A trajetória de Mykhailo Hrushevsky é marcada por uma postura complexa e, por vezes, ambivalente em relação à independência da Ucrânia e à ascensão do bolchevismo. Formado intelectualmente em instituições russas, ele consolidou seus primeiros passos políticos durante o período em que lecionou na Universidade de Lviv (1894–1914), embora sua atenção tenha convergido progressivamente para Kiev como o epicentro do movimento nacional.
Inicialmente, Hrushevsky defendia a tese de que o Império Russo passaria por um processo natural de democratização, evoluindo para uma estrutura federativa. Ao retornar do exílio na Sibéria após a Revolução de Fevereiro para assumir a presidência da Rada Central, ele ainda mantinha a convicção de que a Ucrânia deveria integrar uma nova federação russa. Foi apenas a agressiva ofensiva bolchevique em janeiro de 1918 que forçou Hrushevsky e seus aliados a romperem com esse ideal e proclamarem a independência total da República Popular da Ucrânia (RPU).[26]
Com o fim da Primeira Guerra Mundial e a fragmentação dos impérios Austro-Húngaro, Otomano, Alemão e Russo, surgiu o fenômeno das "nações periféricas", que buscavam salvaguardar seus interesses nacionais. Esse contexto fomentou a discussão sobre a criação de alianças diplomáticas e militares regionais, destacando-se o projeto da "União Báltico-Mar Negro".[27] Hrushevsky, em sua obra "Orientação do Mar Negro" (1918), posicionou-se favoravelmente à cooperação entre os países situados entre o Báltico e o Mar Negro, vislumbrando um bloco regional capaz de garantir estabilidade e autonomia frente às grandes potências.[28][29]
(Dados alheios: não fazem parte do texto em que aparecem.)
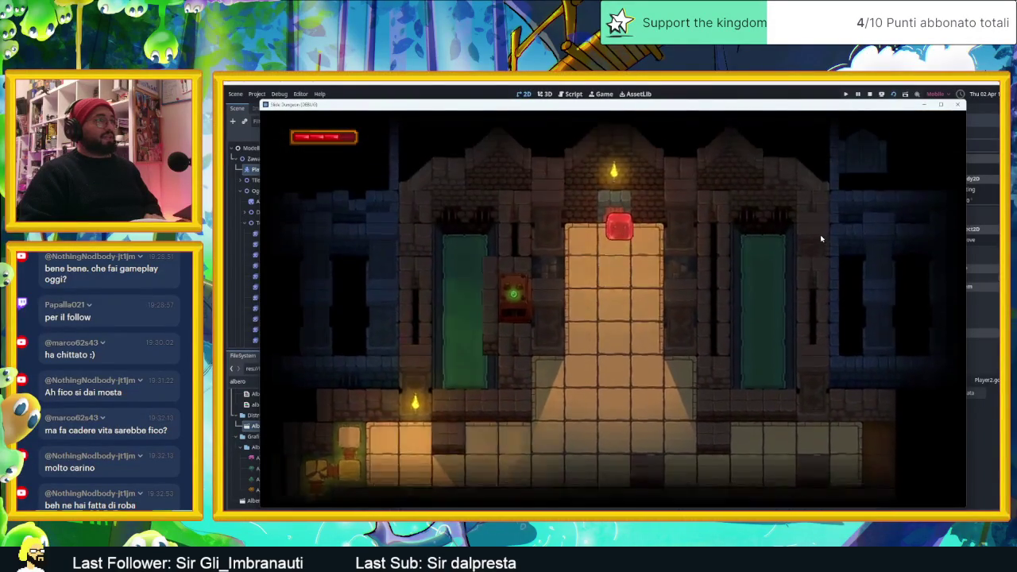
- Slide the slime along the ledge and down through the garden into the statue room
key(Right)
Ao longo de sua vida pública, as visões de Hrushevsky sobre o futuro do país foram dinâmicas e adaptativas. Se durante o período do Hetmanato ele recusou categoricamente o convite de Pavlo Skoropadski para liderar a Academia de Ciências, posteriormente demonstrou uma inclinação pragmática em relação ao poder soviético, chegando a estabelecer contatos com a Segunda Internacional. Mesmo diante das evidências de repressão contra o povo ucraniano, Hrushevsky acabou por buscar um entendimento com os bolcheviques, propondo seu retorno à Ucrânia Soviética na esperança de preservar a continuidade do trabalho científico nacional sob o novo regime.[30]
Ambientalismo
Como historiador, Mykhailo Hrushevsky concluiu que o progresso da civilização foi pautado por uma agressividade desmedida e pago a um preço ambiental altíssimo. A partir dessa análise, ele avançou para a constatação da falácia do antropocentrismo, reconhecendo o fenômeno da opressão total da natureza pela ação humana. Hrushevsky expôs suas convicções ecológicas no conto Nas Montanhas (Na horakh), obra que evidencia a influência de pioneiros da conservação ambiental europeia do início do século XX, como Hugo Conwentz, Grigory Kozhevnikov e Jan Pawlikowski. Em seus escritos, ele transcende a visão meramente utilitária da terra, defendendo uma relação mais equilibrada e ética entre a humanidade e o meio ambiente, antecipando debates contemporâneos sobre a sustentabilidade e os limites do desenvolvimento.[31]
Mito da Presidência

No imaginário coletivo da Ucrânia contemporânea, persiste o mito de que Mykhailo Hrushevsky teria sido o "Presidente da RPU" (República Popular da Ucrânia), uma narrativa disseminada originalmente por Dmytro Doroshenko.[32] Essa concepção consolidou-se tanto na publicística quanto em parte da literatura acadêmica, chegando ao ponto de influenciar a toponímia urbana, como se observa na Avenida Presidente Hrushevsky, na cidade de Lutsk.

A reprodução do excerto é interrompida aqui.